I loved the blurb, and I couldn't wait to dig in. Sometimes you just know from the first sentence. You read that first sentence and it can make you want to close the book and move on to the next one. I'll be honest that's how this book started for me. I thought several times in the beginning about putting it down and moving on to something else. This book started slow. The beginning of the book and even some of the later parts read almost like a highly detailed book report, rather than a story. I thought too much detail was given to me about the secondary characters, and in way too fast succession, and at times it was all too much to take in at once. I also didn't feel I needed all the information I was given. Once the author finally got to the heart of story, I was captivated and I had to keep reading to see how it would all come together.

I loved both Peyton and Brady. They were both likable characters, that were well developed, but I wish that I had felt more of a connection. I loved their story, but I wanted to be able to close this book feeling more secure in their future. The book ended rather abruptly and I really feel it needed another chapter to wrap things up and resolve some issues. There were some cruel enemies in this story I would have loved to see get their due!

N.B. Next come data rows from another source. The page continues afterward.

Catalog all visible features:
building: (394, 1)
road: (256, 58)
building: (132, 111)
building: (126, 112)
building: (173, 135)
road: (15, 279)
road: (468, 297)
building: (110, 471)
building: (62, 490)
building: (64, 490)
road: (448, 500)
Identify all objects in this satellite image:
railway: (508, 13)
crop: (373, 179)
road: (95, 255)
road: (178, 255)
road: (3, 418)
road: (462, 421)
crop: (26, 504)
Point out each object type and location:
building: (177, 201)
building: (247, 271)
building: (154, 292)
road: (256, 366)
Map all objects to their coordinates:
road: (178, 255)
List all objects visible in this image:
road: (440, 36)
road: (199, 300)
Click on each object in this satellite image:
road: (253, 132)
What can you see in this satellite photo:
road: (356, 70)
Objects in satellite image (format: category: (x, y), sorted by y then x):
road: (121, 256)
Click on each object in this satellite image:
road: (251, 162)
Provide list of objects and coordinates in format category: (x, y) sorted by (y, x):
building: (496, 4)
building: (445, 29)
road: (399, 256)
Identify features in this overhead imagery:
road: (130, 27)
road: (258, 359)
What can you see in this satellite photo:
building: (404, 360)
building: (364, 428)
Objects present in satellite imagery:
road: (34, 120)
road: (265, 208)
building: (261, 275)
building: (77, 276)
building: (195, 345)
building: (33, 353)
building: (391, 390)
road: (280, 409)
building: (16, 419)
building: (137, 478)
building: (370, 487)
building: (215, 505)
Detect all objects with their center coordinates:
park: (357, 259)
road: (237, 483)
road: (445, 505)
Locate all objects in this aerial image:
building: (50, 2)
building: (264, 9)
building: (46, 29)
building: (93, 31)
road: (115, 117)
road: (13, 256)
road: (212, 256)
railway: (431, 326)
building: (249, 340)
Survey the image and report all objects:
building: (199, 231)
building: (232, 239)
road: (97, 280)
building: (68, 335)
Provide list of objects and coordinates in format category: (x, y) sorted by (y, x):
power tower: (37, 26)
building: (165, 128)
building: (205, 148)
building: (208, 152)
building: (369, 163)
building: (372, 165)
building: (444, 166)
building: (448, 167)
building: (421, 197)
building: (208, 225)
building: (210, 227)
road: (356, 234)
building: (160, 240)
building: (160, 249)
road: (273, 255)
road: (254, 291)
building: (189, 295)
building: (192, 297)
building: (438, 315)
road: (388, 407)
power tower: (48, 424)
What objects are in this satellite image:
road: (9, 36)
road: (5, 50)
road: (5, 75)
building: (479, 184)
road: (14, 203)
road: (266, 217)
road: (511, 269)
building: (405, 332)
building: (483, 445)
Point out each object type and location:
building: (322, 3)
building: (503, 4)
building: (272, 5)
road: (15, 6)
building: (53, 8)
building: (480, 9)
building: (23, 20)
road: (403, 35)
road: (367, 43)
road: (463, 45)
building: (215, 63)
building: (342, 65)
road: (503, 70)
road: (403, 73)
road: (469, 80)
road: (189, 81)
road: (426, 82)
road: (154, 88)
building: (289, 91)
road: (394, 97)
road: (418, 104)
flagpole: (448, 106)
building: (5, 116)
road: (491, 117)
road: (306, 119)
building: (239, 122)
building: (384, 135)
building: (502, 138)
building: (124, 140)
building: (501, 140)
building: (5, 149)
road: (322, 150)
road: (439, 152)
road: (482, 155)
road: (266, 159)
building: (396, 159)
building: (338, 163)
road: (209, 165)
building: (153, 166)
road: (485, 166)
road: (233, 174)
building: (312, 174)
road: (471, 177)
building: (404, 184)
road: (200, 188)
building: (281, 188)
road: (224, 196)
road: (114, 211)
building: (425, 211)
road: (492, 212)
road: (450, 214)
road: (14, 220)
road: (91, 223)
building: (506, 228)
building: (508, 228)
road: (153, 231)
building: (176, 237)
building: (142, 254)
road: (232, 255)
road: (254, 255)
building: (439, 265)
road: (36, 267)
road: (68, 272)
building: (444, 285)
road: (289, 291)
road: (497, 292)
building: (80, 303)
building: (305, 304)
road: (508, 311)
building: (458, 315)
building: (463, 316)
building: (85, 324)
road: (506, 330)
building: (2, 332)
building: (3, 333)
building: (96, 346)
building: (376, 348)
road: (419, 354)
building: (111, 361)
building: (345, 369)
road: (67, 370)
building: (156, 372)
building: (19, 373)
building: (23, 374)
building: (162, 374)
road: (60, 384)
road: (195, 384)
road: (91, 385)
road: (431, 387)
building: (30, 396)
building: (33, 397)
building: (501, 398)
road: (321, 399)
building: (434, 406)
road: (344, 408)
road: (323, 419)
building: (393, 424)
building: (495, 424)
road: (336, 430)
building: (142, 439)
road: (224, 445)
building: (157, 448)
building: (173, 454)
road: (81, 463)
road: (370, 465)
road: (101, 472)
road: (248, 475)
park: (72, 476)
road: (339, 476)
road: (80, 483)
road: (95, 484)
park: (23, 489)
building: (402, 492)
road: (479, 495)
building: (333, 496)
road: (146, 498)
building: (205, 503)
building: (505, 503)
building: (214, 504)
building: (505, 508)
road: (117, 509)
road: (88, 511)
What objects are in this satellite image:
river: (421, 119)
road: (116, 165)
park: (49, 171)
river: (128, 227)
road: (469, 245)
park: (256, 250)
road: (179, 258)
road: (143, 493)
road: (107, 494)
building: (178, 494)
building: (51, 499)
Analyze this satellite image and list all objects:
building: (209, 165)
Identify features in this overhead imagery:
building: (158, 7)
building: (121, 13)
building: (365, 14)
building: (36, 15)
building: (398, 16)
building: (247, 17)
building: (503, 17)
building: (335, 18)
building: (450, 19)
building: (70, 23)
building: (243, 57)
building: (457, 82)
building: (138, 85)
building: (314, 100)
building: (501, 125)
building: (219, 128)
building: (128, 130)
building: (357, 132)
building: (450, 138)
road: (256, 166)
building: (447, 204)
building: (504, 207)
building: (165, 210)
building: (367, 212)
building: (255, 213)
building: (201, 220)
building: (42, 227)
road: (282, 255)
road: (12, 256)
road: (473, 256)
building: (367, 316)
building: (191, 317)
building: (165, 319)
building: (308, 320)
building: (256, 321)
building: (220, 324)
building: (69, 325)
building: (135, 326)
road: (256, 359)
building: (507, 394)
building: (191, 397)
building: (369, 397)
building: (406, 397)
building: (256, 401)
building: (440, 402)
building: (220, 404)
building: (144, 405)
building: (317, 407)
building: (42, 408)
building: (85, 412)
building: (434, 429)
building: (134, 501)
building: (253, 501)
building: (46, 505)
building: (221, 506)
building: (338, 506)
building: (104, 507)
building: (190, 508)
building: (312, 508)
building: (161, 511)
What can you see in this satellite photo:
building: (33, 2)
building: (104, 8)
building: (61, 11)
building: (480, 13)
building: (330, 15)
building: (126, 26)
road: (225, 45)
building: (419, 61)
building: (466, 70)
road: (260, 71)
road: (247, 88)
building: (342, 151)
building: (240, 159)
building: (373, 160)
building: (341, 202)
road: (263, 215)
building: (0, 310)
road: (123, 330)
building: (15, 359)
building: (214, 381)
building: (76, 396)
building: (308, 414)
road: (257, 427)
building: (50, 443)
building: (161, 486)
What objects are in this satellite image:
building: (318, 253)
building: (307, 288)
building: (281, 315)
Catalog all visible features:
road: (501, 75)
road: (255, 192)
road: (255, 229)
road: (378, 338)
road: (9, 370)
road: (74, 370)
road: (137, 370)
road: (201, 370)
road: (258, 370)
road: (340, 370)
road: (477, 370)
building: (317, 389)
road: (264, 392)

While there were parts of this story that were too technical and dry, there were some parts that were very well written, but the flow was choppy. We moved from scene to scene, and not always smoothly and sometimes without the previous scene feeling complete.

A large portion of this book centers around football. I understood most of what was happening, because I'm a football fan and understand the game pretty well. The football games and practices are written in great detail, but without really explaining the technical terms being used. If you don't understand the game, I think this part of the story could make you feel lost and confused.

I know this review has a lot of negative points, but this was an enjoyable read for the most part. It gave me two lovable characters to root for. I wanted them to have it all, and the author left me with the power to make it happen in my mind. This is a recommendable read.